É nesse ponto que se instala muita confusão, sobretudo no entendimento comum sobre os cuidados paliativos e que aqui merece um singelo comentário. 

Essa nobre área da medicina, cujo nome carrega em sua etimologia o sentido de “cobrir com um manto” — como quem protege, acolhe e ampara —, não se reduz a um mero “hedonismo do sofredor” ao velho estilo epicúreo. O ideal de palliare que adentra a cultura ocidental, a exemplo da conversão de São Pacômio, floresceu no seio do cristianismo primitivo e não se alimenta do desejo de saciar, a qualquer custo, os anseios da carne aflita tanto quanto não implica um simulacro estóico de valentia diante da dor. Ao contrário, ele busca, por meio do cuidado da carne, ofertar repouso e dignidade à alma em meio ao sofrimento, ancorando-se sobremaneira no princípio da não-maleficência.

O princípio da não-maleficência transcende tanto o desejo do médico quanto o do paciente. Se, por exemplo, um paciente deseja ardentemente um “soro para a imunidade”, cabe ao médico resistir à tentação de simplesmente atender a esse pedido e evitar prescrever o chamado “protocolo”, especialmente se tal conduta viola o princípio da não-maleficência. 

Não se trata de atender à qualquer vontade de um ou de outro, mas de obedecer a uma exigência moral fundada na distinção entre o bem e o mal. 

A ajuda médica assim entendida deixa de ser uma resposta a impulsos voláteis e interesses materiais — sejam eles do profissional ou do enfermo — e passa a ser uma disposição orientada por uma referência objetiva: a existência do Bom, do Belo e da Verdade. Isso implica reconhecer que médico e paciente não são apenas dois corpos regidos por leis da física estatística, mas duas almas submetidas à Lei Natural.

Sei que esta letter é densa e, sem dúvida, os alunos do CORC têm oportunidade de entender melhor as nuances trazidas aqui. Acontece que achei oportuno trazer pitadas de um tema tão complexo nestas breves linhas para que todos possam usar o texto não para esgotar o assunto, mas para fomentar o estudo aprofundado daquilo que muitas faculdades médicas abandonaram ou fingem debater sob a quimera hipócrita do humanismo-relativista. 
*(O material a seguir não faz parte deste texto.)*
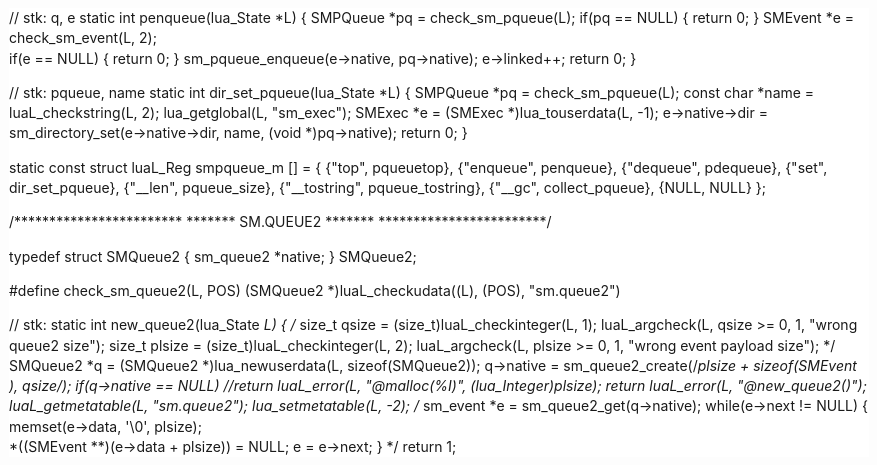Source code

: // stk: q, e
static int penqueue(lua_State *L) {
	SMPQueue *pq = check_sm_pqueue(L);
	if(pq == NULL) {
		return 0;
	}
	SMEvent *e = check_sm_event(L, 2);	
	if(e == NULL) {
		return 0;
	}
	sm_pqueue_enqueue(e->native, pq->native);
	e->linked++;
	return 0;
}

// stk: pqueue, name
static int dir_set_pqueue(lua_State *L) {
	SMPQueue *pq = check_sm_pqueue(L);
	const char *name = luaL_checkstring(L, 2);
	lua_getglobal(L, "sm_exec");
	SMExec *e = (SMExec *)lua_touserdata(L, -1);
	e->native->dir = sm_directory_set(e->native->dir, name, (void *)pq->native);
	return 0;
}

static const struct luaL_Reg smpqueue_m [] = {
	{"top", pqueuetop},
	{"enqueue", penqueue},
	{"dequeue", pdequeue},
	{"set", dir_set_pqueue},
	{"__len", pqueue_size},
	{"__tostring", pqueue_tostring},
	{"__gc", collect_pqueue},
	{NULL, NULL}
};

/************************
 ******* SM.QUEUE2 *******
 ************************/

typedef struct SMQueue2 {
	sm_queue2 *native;
} SMQueue2;

#define check_sm_queue2(L, POS) (SMQueue2 *)luaL_checkudata((L), (POS), "sm.queue2")

// stk: 
static int new_queue2(lua_State *L) {
/*	size_t qsize = (size_t)luaL_checkinteger(L, 1);
	luaL_argcheck(L, qsize >= 0, 1, "wrong queue2 size");
	size_t plsize = (size_t)luaL_checkinteger(L, 2);
	luaL_argcheck(L, plsize >= 0, 1, "wrong event payload size"); */
	SMQueue2 *q = (SMQueue2 *)lua_newuserdata(L, sizeof(SMQueue2));
	q->native = sm_queue2_create(/*plsize + sizeof(SMEvent *), qsize*/);
	if(q->native == NULL)
		//return luaL_error(L, "@malloc(%I)", (lua_Integer)plsize);
		return luaL_error(L, "@new_queue2()");
	luaL_getmetatable(L, "sm.queue2");
	lua_setmetatable(L, -2);
/*	sm_event *e = sm_queue2_get(q->native);
	while(e->next != NULL) {
		memset(e->data, '\0', plsize);	
		*((SMEvent **)(e->data + plsize)) = NULL;
		e = e->next;
	} */
	return 1;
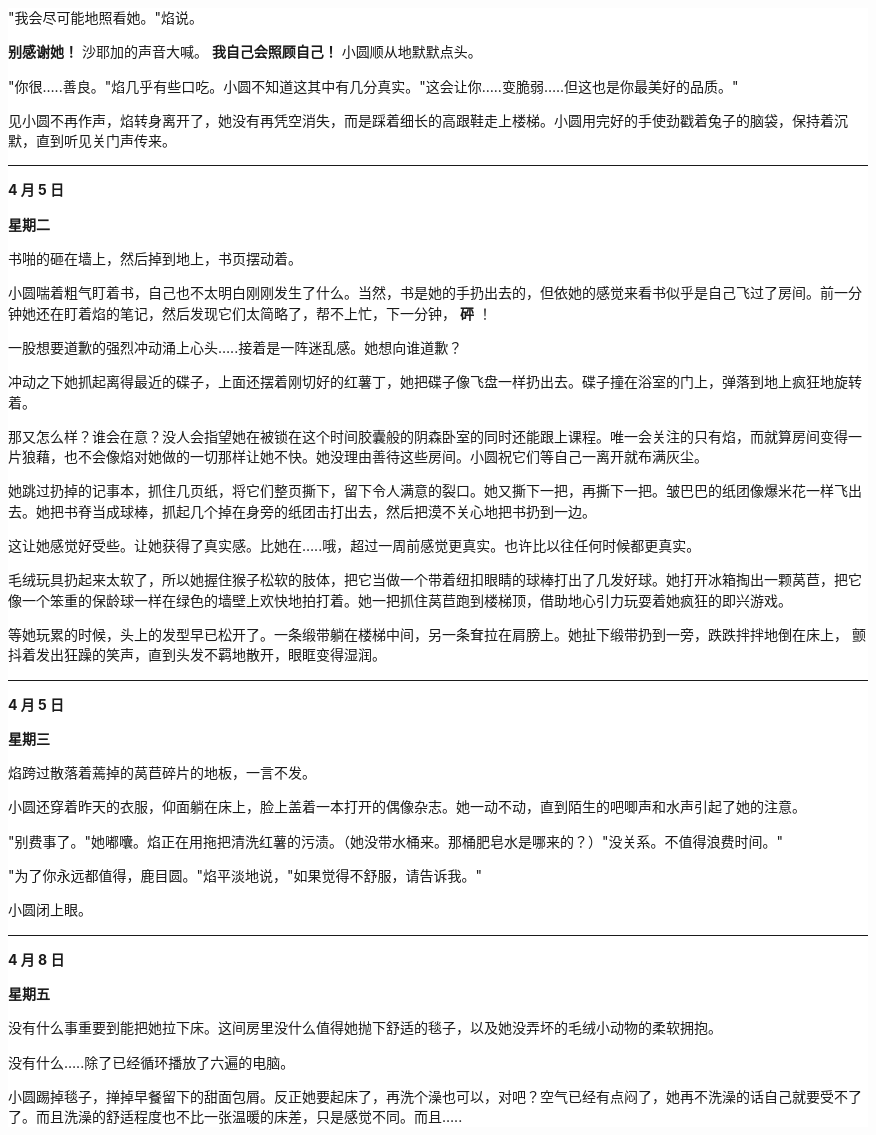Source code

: "我会尽可能地照看她。"焰说。

**别感谢她！** 沙耶加的声音大喊。 **我自己会照顾自己！** 小圆顺从地默默点头。

"你很…..善良。"焰几乎有些口吃。小圆不知道这其中有几分真实。"这会让你…..变脆弱…..但这也是你最美好的品质。"

见小圆不再作声，焰转身离开了，她没有再凭空消失，而是踩着细长的高跟鞋走上楼梯。小圆用完好的手使劲戳着兔子的脑袋，保持着沉默，直到听见关门声传来。

---

**4 月 5 日**

**星期二**

书啪的砸在墙上，然后掉到地上，书页摆动着。

小圆喘着粗气盯着书，自己也不太明白刚刚发生了什么。当然，书是她的手扔出去的，但依她的感觉来看书似乎是自己飞过了房间。前一分钟她还在盯着焰的笔记，然后发现它们太简略了，帮不上忙，下一分钟， **砰** ！

一股想要道歉的强烈冲动涌上心头…..接着是一阵迷乱感。她想向谁道歉？

冲动之下她抓起离得最近的碟子，上面还摆着刚切好的红薯丁，她把碟子像飞盘一样扔出去。碟子撞在浴室的门上，弹落到地上疯狂地旋转着。

那又怎么样？谁会在意？没人会指望她在被锁在这个时间胶囊般的阴森卧室的同时还能跟上课程。唯一会关注的只有焰，而就算房间变得一片狼藉，也不会像焰对她做的一切那样让她不快。她没理由善待这些房间。小圆祝它们等自己一离开就布满灰尘。

她跳过扔掉的记事本，抓住几页纸，将它们整页撕下，留下令人满意的裂口。她又撕下一把，再撕下一把。皱巴巴的纸团像爆米花一样飞出去。她把书脊当成球棒，抓起几个掉在身旁的纸团击打出去，然后把漠不关心地把书扔到一边。

这让她感觉好受些。让她获得了真实感。比她在…..哦，超过一周前感觉更真实。也许比以往任何时候都更真实。

毛绒玩具扔起来太软了，所以她握住猴子松软的肢体，把它当做一个带着纽扣眼睛的球棒打出了几发好球。她打开冰箱掏出一颗莴苣，把它像一个笨重的保龄球一样在绿色的墙壁上欢快地拍打着。她一把抓住莴苣跑到楼梯顶，借助地心引力玩耍着她疯狂的即兴游戏。

等她玩累的时候，头上的发型早已松开了。一条缎带躺在楼梯中间，另一条耷拉在肩膀上。她扯下缎带扔到一旁，跌跌拌拌地倒在床上， 颤抖着发出狂躁的笑声，直到头发不羁地散开，眼眶变得湿润。

---

**4 月 5 日**

**星期三**

焰跨过散落着蔫掉的莴苣碎片的地板，一言不发。

小圆还穿着昨天的衣服，仰面躺在床上，脸上盖着一本打开的偶像杂志。她一动不动，直到陌生的吧唧声和水声引起了她的注意。

"别费事了。"她嘟囔。焰正在用拖把清洗红薯的污渍。（她没带水桶来。那桶肥皂水是哪来的？）"没关系。不值得浪费时间。"

"为了你永远都值得，鹿目圆。"焰平淡地说，"如果觉得不舒服，请告诉我。"

小圆闭上眼。

---

**4 月 8 日**

**星期五**

没有什么事重要到能把她拉下床。这间房里没什么值得她抛下舒适的毯子，以及她没弄坏的毛绒小动物的柔软拥抱。

没有什么…..除了已经循环播放了六遍的电脑。

小圆踢掉毯子，掸掉早餐留下的甜面包屑。反正她要起床了，再洗个澡也可以，对吧？空气已经有点闷了，她再不洗澡的话自己就要受不了了。而且洗澡的舒适程度也不比一张温暖的床差，只是感觉不同。而且…..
Voltar aos textos hipocráticos é oportuno para se vacinar contra a hipocrisia de muitos discursos que fantasiam a relação médico-paciente com a carranca de leis positivas auto intituladas humanistas. No frigir dos ovos, o juramento de Hipócrates revela que o princípio de não-maleficência reforça que um médico deve ajudar seu paciente de maneira a não contribuir para a morte ainda que dela ninguém escape:“I will not give a fatal draught to anyone if I am asked, nor I will suggest any such thing. Neither will I give a woman means to procure an abortion”.